Folha de S. Paulo


De Brasília vem o caos

O MANÉ GARRINCHA foi palco de dois dos mais recentes e quase únicos conflitos, dentro de estádios, entre torcedores organizados no país. Outro aconteceu em Joinville, em dezembro de 2013.

Em agosto, também de 2013, em Brasília, corintianos tentaram invadir a área de vascaínos se aproveitando do fato de não haver divisórias que os separassem. A polícia precisou usar gás pimenta para separar os brigões das organizadas.

Havia 21 mil torcedores no estádio, entre eles pelo menos três dos que estiverem presos em Oruro, no episódio que matou o menino boliviano Kevin Espada.

No domingo passado, com 54 mil torcedores no superfaturado estádio da Copa do Mundo, outra vez não havia esquema para separar as torcidas organizadas palmeirenses e flamenguistas e outra vez no intervalo os torcedores paulistas partiram para cima dos cariocas e a polícia usou gás pimenta para separá-los.

O resultado é conhecido: quem não tinha nada a ver com o tumulto foi vítima do gás, jogadores vomitavam em campo e crianças eram tiradas passando mal nas arquibancadas, uma delas cadeirante no colo do pai em prantos, imagem que comoveu e revoltou.

Comoveu porque mostrava um pai desesperado de camisa alviverde que beijava o menino aparentemente inerte acompanhados por uma menina de cerca de 7 anos, também com a camisa palmeirense, provavelmente irmã do menino no colo, fugindo dos efeitos do gás.

Revoltou porque mais uma vez a maioria pagou pelos erros da minoria e pelo despreparo policial para tratar o problema.

A barbárie vista no Distrito Federal serve como desonesto argumento para os que defendem torcida única nos estádios, entre estes o ministro interino da Justiça que era o secretário de Segurança em São Paulo quando a medida foi instituída no Estado.

Não foram os torcedores misturados nos mais diversos setores do elefante branco construído na capital federal que causaram confusão.

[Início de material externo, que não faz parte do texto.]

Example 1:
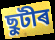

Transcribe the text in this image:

ছুটীৰ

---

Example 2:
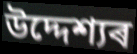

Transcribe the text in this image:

উদ্দেশ্যৰ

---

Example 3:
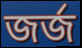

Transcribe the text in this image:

জৰ্জ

Ao contrário, deram um lindo colorido rubro-verde-negro ao palco do clássico.

Os que causaram a barbárie, uns uniformizados, outros fardados, nunca são responsabilizados.

A PM porque treinada para lutar, para guerrear, para reprimir, raramente para prevenir, para dissuadir, para organizar.

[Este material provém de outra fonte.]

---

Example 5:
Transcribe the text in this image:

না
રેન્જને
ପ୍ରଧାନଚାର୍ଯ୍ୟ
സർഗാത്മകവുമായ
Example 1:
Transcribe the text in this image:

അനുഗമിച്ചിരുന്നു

E a minoria de torcedores organizados que frequentam estádios para brigar porque protegidos pela impunidade há décadas.

Tanto que neste domingo, no Dérbi de torcida única entre Palmeiras e Corinthians, os 21 meliantes que foram presos e imediatamente soltos em Brasília, certamente estarão nas arquibancadas do estádio do mandante, por mais que, como aqueles três de Oruro, sejam conhecidos das autoridades.

Não é justo com Brasília dizer que os males que afligem o país vêm de lá.

Até porque o Brasil ainda não teve um presidente nascido na cidade que um dia foi chamada de Novacap e hoje, se ainda não chega a ser uma Velhacap, já está perto da terceira idade.

Lembremos: tanto o ministro interino da Justiça Alexandre de Moraes como o presidente interino da República são paulistas, e Brasília os abriga porque a circunstância política a obriga.

Só falta eles nacionalizarem a torcida única.